The purchaser of legal services cannot know if an alternative fee proposition is better than an hourly fee arrangement unless he understands whether his hourly fee arrangement is based on efficient or less than efficient services. The alternative fee comparison holds up only when the provider and purchaser can agree that the services provided under the hourly fee arrangement have been provided in an efficient manner. In today’s economic environment, we frequently hear it said, “If you can’t measure it, you can’t manage it.” So, if you don’t know whether hourly billed services have been provided efficiently, you cannot know if an alternative arrangement is better.
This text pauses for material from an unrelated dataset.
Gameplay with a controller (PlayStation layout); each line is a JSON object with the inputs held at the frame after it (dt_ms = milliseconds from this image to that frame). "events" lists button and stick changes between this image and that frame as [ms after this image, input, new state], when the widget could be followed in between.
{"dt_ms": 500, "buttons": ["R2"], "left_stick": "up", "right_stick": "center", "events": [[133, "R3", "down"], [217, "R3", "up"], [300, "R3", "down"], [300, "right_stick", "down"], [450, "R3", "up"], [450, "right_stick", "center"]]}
For over 18 years, the Committee on Corporate Counsel of the Section of Litigation of the American Bar Association has been grappling with increasing legal fees and corporate America’s struggle to bring escalating fees under control. That effort produced the Uniform Task-Based Management System, often referred to by the acronym “UTBMS.”[1] Using this system, billing for legal services follows a standardized format that allows analysis of the past, a picture of the present and useful information for projecting the future. Most legal service billings do not employ this system, and to my knowledge most purchasers of legal services do not request such a format. If that is the case, then how can one argue that alternative fee billing is preferable to hourly billing in controlling legal costs? I do not believe one can.
I am a proponent of the UTBMS. (I ought to be, since I designed the original protocol along with Rich Alpert, who, at that time, was in-house counsel with Xerox.) The reason is simple. It breaks down legal services into recognized stages of litigation. The five phases of litigation (case assessment, development and administration; pleading; discovery; trial prep and trial; and appeal) are further broken into tasks of as few as three (appeal) and as many as seven (case administration et al. and trial prep and trial). So, just as with recognized financial statements, the discerning purchaser of legal services can determine on a month-to-month or other periodic basis as well as on a cumulative basis how efficiently the lawyer or law firm is performing. That analysis can be compared to other suits and other lawyers and law firms, which is one of the major benefits of a uniform system.
Do I favor alternative fee arrangements? Yes. Do I use them? Yes, and fairly frequently—from straight contingencies, to hybrids of part fee and part contingency, to performing blocks of work for a fee with a cap. There are some cases in which I have given the client the choice of several alternatives, any one of which would have been acceptable to me. I do this because I am able to make projections based on my use of the UTBMS. I know what I have in my database. That is, I know what my blended rate is to a fair certainty; I know the proportion of senior time, to junior time, to paralegal time for complex business litigation; I know how much time is required for trial preparation. I know a lot of the metrics involving my business because I have been tracking fees and ratios for the last 17 years. Can anyone state from memory the range in percentages of costs to fees in a complex commercial dispute? What do you tell the client when he asks how much he can expect to spend in costs?
The point that I am making is simply this: we have the means and the know-how to measure what we as lawyers do. A purchaser of legal services cannot effectively measure the value or efficiency of legal work merely on the basis of a bill produced in chronological format. If purchasers of legal services are not taking advantage of a task-based bill, then they cannot effectively choose between hourly billing and an alternative fee arrangement without simply shifting the risk to the attorney. A client cannot know what fee arrangement is most cost-effective (exclusive of shifting the risk) unless he can ascertain the provider’s efficiency under an hourly billing arrangement.
Short of the client knowing what he has and what he is paying for, I see alternative fee propositions merely as risk shifting and it is usually a shift to the lawyer. Clients can smartly select alternative fee arrangements when they fully understand the efficiency with which their lawyer or law firm has performed in the past or can be expected to perform in the future. If you can’t measure it, you can’t manage it; and if you don’t know what you have, you can’t know what you are getting into.